Enjoying my first few moments of the fresh air, I think I'll never be trapped again and dreams of living a better life now seems within reach. But that once again starts to fade into a dream as I catch a glimpse of bright headlights speeding towards me in the rearview mirror. That has to be him. No car is out this late driving that fast in the middle of nowhere.

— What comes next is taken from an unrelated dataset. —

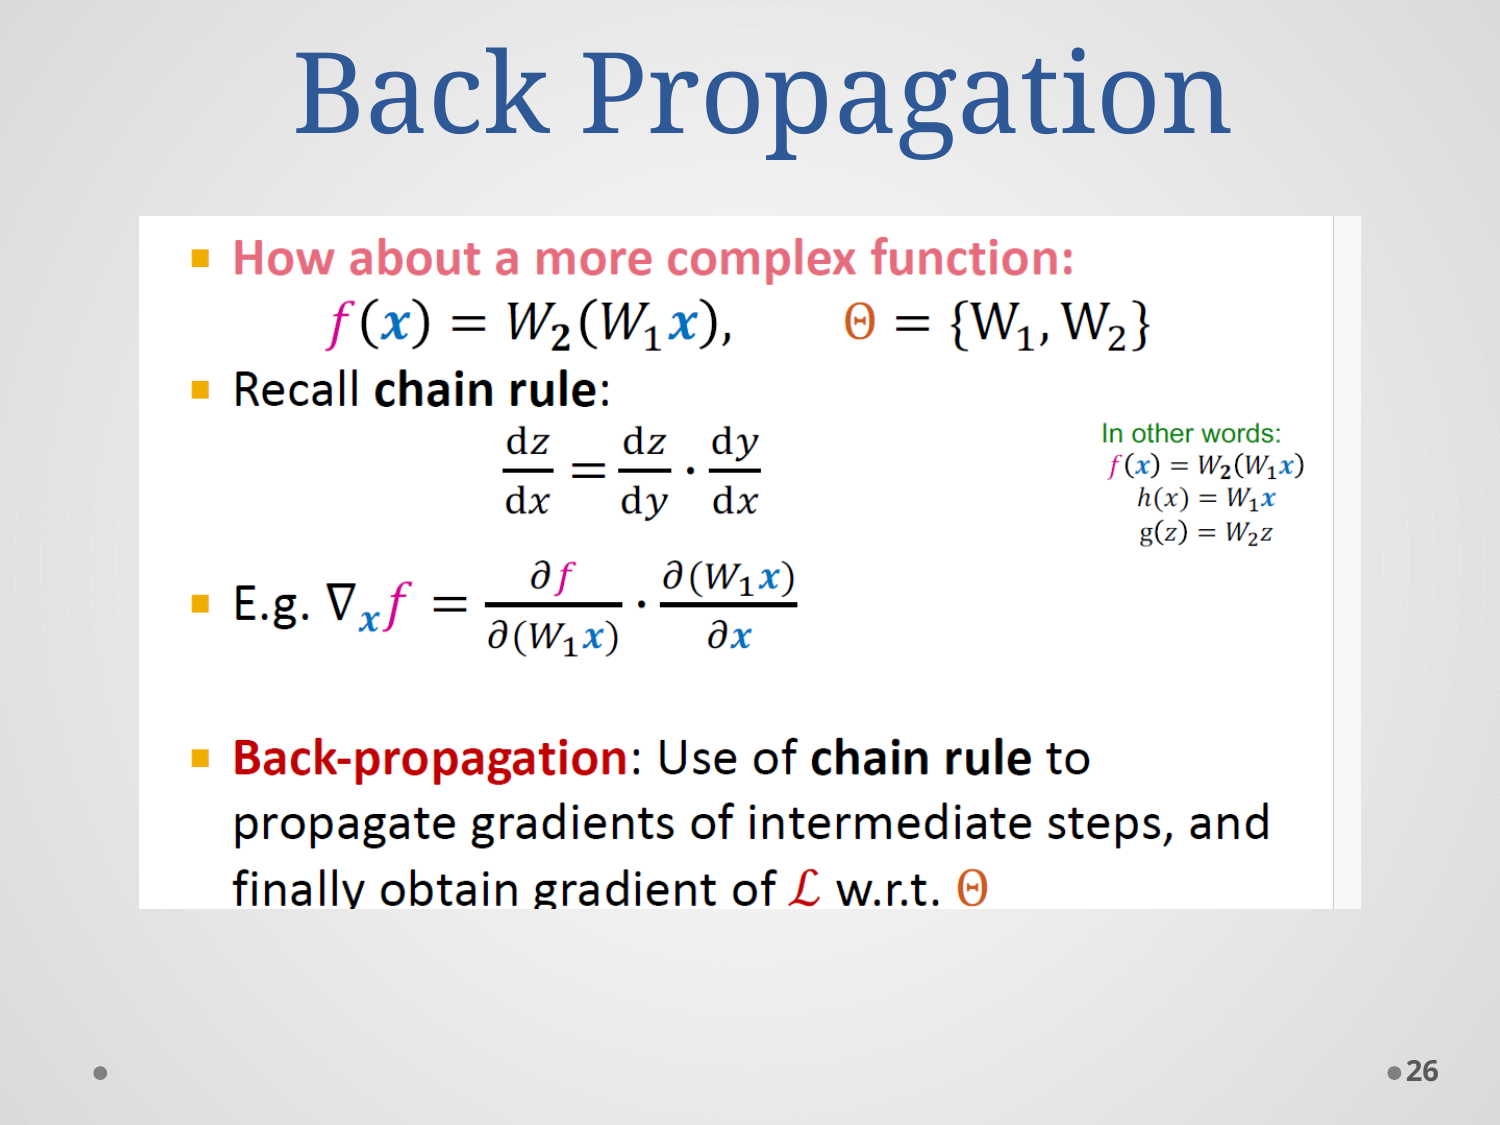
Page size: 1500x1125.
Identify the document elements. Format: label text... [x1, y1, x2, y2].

picture [138, 216, 1362, 909]
slide_number 26 [1401, 1042, 1494, 1103]
title Back Propagation [88, 4, 1439, 164]
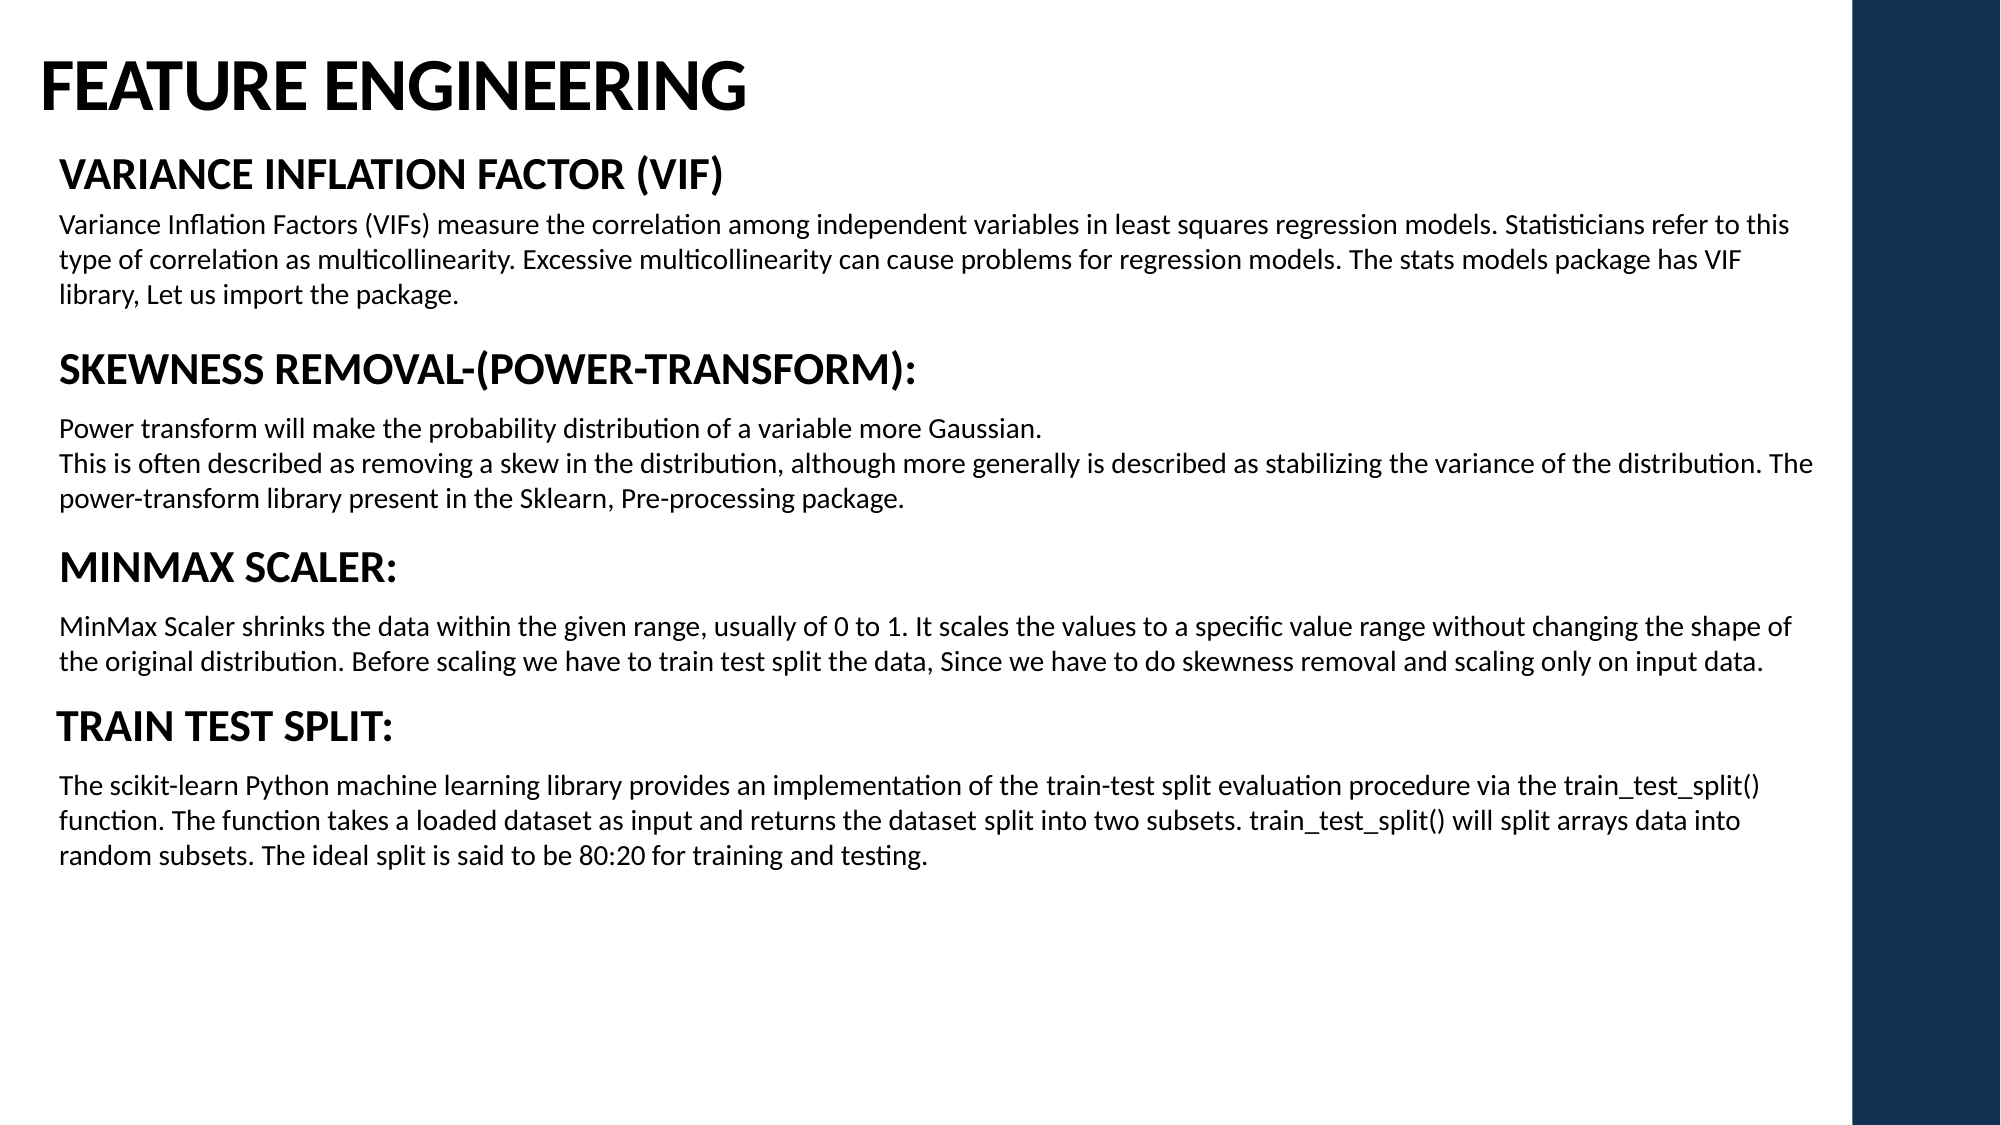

My foot drives itself into the pedal, and sounds of freedom crescendos into a frenzy of chaotic noise singing into the dark sky. The grey Acura pulls steadily closer and closer; it being a machine manufactured to be better than the rundown car. The sounds of freedom are gradually drowned out by his approach. Our cars are driving both shoulder to shoulder and I can see his face, all twisted with anger and fury. His car turns and smashes into the side of mine, exploding into an eruption of metal and glass. Losing all control, I'm sent into a whirling world of glittering crystal and glimmering sharp metal.
Dazed and hazed, I can't feel my face. I hear the crunch of glass beneath an unforgiving foot outside the door, then I feel myself thrown upon the asphalt. He pulls me up and seizes my wrists, holding me close. He's shouting and screaming at me, his face inches away from me.
"You goddamn stupid b*tch! Look at what you've done, you idiot! Why, why would you do this; don't I do enough for you! You're ungrateful, useless and you've destroyed my car!"
He drew his arm back and across my face causing me to stumble to the ground. I fought for balance, crawling across the ground. But he grew feral and savage, kicking and pounding on my helpless body. And then almost all at once, he stops. Standing atop me, I can hear his heavy breaths or at least make them out through my own insubstantial, heaving, gasps.
His breaths stop abruptly. He starts to lean down, his fingers slowly slipping around my thin neck, and with a firm grasp, he squeezes. Then I can't breathe. Franticly, My arms start flailing, searching for something to wield. I felt my hand grab a shattered piece of glass then draw it across his neck. He pulled and grabbed at the cut, desperately trying to ease the loss of blood. I laid curled up and coughing violently, sputtering spit and blood along the ground. I rose up unsteadily and still with the glass in my hand, drove it into his stomach
"You b*tch," he whispered, falling to the ground
I straddled him, and over and over again, I stuck the glass shard into him. Suddenly, I fell back, mortified at what I had done. I watched, horrified, as he retreated on all fours away from me. Still slobbering and clasping his neck, he crawled further and further till his body and mind gave up and quit its physical form.
I looked up at my canvas, a pool of blood encircling it. It's wretched, disgusting. Despairingly, I bury my grazed face into my stained hands yearning once again to be far away.
This must be some horrid nightmare, I thought.
Waking up, I faced white walls and a clean room. I was laying atop a warm bed; a television played noisily in the background. My body ached and my throat was sore. My arms, I could see, were covered in bright brilliant red lines and spots like red novas glowing across a white space.
I desired for a mirror. The bathroom mirror beckoned me and I lifted myself off the bed. Uneasily, I limped to the looking-glass. In it, I could see purple hibiscus flowers covering a neck. There were roses in its eyes and faded crimson ones covering its skin. I withdrew from my hospital gown, and beheld a garden in its body. It was a lovely, blooming with finely cultivated lavender, scarlet, and honeysuckle. As I closed in to the sink, I could see a person standing across me from the sink. A happy being.